-------- DATA TO EXAMINE

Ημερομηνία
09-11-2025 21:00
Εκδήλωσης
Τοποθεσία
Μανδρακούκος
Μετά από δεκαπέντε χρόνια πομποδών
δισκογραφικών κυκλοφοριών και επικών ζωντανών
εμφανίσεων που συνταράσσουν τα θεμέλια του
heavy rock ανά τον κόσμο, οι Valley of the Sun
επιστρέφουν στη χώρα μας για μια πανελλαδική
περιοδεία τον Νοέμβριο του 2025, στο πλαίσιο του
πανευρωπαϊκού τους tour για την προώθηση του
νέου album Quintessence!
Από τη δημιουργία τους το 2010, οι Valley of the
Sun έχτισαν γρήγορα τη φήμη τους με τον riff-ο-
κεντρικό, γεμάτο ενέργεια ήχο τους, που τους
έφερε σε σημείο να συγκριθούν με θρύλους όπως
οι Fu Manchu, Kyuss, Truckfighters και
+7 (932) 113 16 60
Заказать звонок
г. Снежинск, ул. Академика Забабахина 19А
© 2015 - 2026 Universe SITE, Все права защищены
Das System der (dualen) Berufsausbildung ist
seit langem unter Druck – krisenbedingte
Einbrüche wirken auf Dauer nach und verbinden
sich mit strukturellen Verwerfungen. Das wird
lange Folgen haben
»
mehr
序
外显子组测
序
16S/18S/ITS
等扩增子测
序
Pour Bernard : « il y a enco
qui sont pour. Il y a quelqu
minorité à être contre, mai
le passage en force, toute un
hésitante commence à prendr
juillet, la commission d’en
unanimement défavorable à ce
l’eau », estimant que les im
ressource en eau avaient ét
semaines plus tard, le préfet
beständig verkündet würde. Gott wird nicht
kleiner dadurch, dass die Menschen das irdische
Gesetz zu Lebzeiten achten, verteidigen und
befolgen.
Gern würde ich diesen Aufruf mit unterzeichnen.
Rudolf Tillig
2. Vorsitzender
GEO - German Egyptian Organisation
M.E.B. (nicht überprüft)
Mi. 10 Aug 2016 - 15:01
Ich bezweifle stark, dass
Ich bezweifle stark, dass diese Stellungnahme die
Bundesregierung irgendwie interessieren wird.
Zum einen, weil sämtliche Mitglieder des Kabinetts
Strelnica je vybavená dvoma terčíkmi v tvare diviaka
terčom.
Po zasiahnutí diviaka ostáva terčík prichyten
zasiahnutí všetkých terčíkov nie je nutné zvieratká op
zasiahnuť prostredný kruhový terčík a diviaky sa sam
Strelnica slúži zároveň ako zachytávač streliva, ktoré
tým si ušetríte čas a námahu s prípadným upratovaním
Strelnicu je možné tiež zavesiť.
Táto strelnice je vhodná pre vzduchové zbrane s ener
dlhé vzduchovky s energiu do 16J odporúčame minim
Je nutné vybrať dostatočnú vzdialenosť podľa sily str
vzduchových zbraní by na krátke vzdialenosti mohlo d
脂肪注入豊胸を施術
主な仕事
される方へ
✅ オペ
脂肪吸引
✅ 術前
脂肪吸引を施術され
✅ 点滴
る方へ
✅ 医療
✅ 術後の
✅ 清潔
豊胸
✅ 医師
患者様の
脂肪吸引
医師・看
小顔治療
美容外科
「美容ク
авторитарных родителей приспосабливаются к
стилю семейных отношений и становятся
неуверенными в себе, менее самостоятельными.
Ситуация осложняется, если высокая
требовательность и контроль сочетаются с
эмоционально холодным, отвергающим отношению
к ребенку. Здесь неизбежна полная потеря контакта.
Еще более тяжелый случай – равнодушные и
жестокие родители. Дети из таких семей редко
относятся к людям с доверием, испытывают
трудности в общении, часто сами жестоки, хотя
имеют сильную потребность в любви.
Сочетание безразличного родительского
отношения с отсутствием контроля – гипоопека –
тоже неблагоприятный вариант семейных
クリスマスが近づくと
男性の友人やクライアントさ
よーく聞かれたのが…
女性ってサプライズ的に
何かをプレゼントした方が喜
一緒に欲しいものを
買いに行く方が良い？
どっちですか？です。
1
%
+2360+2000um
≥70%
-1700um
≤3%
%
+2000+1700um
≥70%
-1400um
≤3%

----------------

TASK INSTRUCTIONS = Copy out the records in full, matching every line character for character.

ANSWER AREA =
Ημερομηνία
09-11-2025 21:00
Εκδήλωσης
Τοποθεσία
Μανδρακούκος
Μετά από δεκαπέντε χρόνια πομποδών
δισκογραφικών κυκλοφοριών και επικών ζωντανών
εμφανίσεων που συνταράσσουν τα θεμέλια του
heavy rock ανά τον κόσμο, οι Valley of the Sun
επιστρέφουν στη χώρα μας για μια πανελλαδική
περιοδεία τον Νοέμβριο του 2025, στο πλαίσιο του
πανευρωπαϊκού τους tour για την προώθηση του
νέου album Quintessence!
Από τη δημιουργία τους το 2010, οι Valley of the
Sun έχτισαν γρήγορα τη φήμη τους με τον riff-ο-
κεντρικό, γεμάτο ενέργεια ήχο τους, που τους
έφερε σε σημείο να συγκριθούν με θρύλους όπως
οι Fu Manchu, Kyuss, Truckfighters και
+7 (932) 113 16 60
Заказать звонок
г. Снежинск, ул. Академика Забабахина 19А
© 2015 - 2026 Universe SITE, Все права защищены
Das System der (dualen) Berufsausbildung ist
seit langem unter Druck – krisenbedingte
Einbrüche wirken auf Dauer nach und verbinden
sich mit strukturellen Verwerfungen. Das wird
lange Folgen haben
»
mehr
序
外显子组测
序
16S/18S/ITS
等扩增子测
序
Pour Bernard : « il y a enco
qui sont pour. Il y a quelqu
minorité à être contre, mai
le passage en force, toute un
hésitante commence à prendr
juillet, la commission d’en
unanimement défavorable à ce
l’eau », estimant que les im
ressource en eau avaient ét
semaines plus tard, le préfet
beständig verkündet würde. Gott wird nicht
kleiner dadurch, dass die Menschen das irdische
Gesetz zu Lebzeiten achten, verteidigen und
befolgen.
Gern würde ich diesen Aufruf mit unterzeichnen.
Rudolf Tillig
2. Vorsitzender
GEO - German Egyptian Organisation
M.E.B. (nicht überprüft)
Mi. 10 Aug 2016 - 15:01
Ich bezweifle stark, dass
Ich bezweifle stark, dass diese Stellungnahme die
Bundesregierung irgendwie interessieren wird.
Zum einen, weil sämtliche Mitglieder des Kabinetts
Strelnica je vybavená dvoma terčíkmi v tvare diviaka
terčom.
Po zasiahnutí diviaka ostáva terčík prichyten
zasiahnutí všetkých terčíkov nie je nutné zvieratká op
zasiahnuť prostredný kruhový terčík a diviaky sa sam
Strelnica slúži zároveň ako zachytávač streliva, ktoré
tým si ušetríte čas a námahu s prípadným upratovaním
Strelnicu je možné tiež zavesiť.
Táto strelnice je vhodná pre vzduchové zbrane s ener
dlhé vzduchovky s energiu do 16J odporúčame minim
Je nutné vybrať dostatočnú vzdialenosť podľa sily str
vzduchových zbraní by na krátke vzdialenosti mohlo d
脂肪注入豊胸を施術
主な仕事
される方へ
✅ オペ
脂肪吸引
✅ 術前
脂肪吸引を施術され
✅ 点滴
る方へ
✅ 医療
✅ 術後の
✅ 清潔
豊胸
✅ 医師
患者様の
脂肪吸引
医師・看
小顔治療
美容外科
「美容ク
авторитарных родителей приспосабливаются к
стилю семейных отношений и становятся
неуверенными в себе, менее самостоятельными.
Ситуация осложняется, если высокая
требовательность и контроль сочетаются с
эмоционально холодным, отвергающим отношению
к ребенку. Здесь неизбежна полная потеря контакта.
Еще более тяжелый случай – равнодушные и
жестокие родители. Дети из таких семей редко
относятся к людям с доверием, испытывают
трудности в общении, часто сами жестоки, хотя
имеют сильную потребность в любви.
Сочетание безразличного родительского
отношения с отсутствием контроля – гипоопека –
тоже неблагоприятный вариант семейных
クリスマスが近づくと
男性の友人やクライアントさ
よーく聞かれたのが…
女性ってサプライズ的に
何かをプレゼントした方が喜
一緒に欲しいものを
買いに行く方が良い？
どっちですか？です。
1
%
+2360+2000um
≥70%
-1700um
≤3%
%
+2000+1700um
≥70%
-1400um
≤3%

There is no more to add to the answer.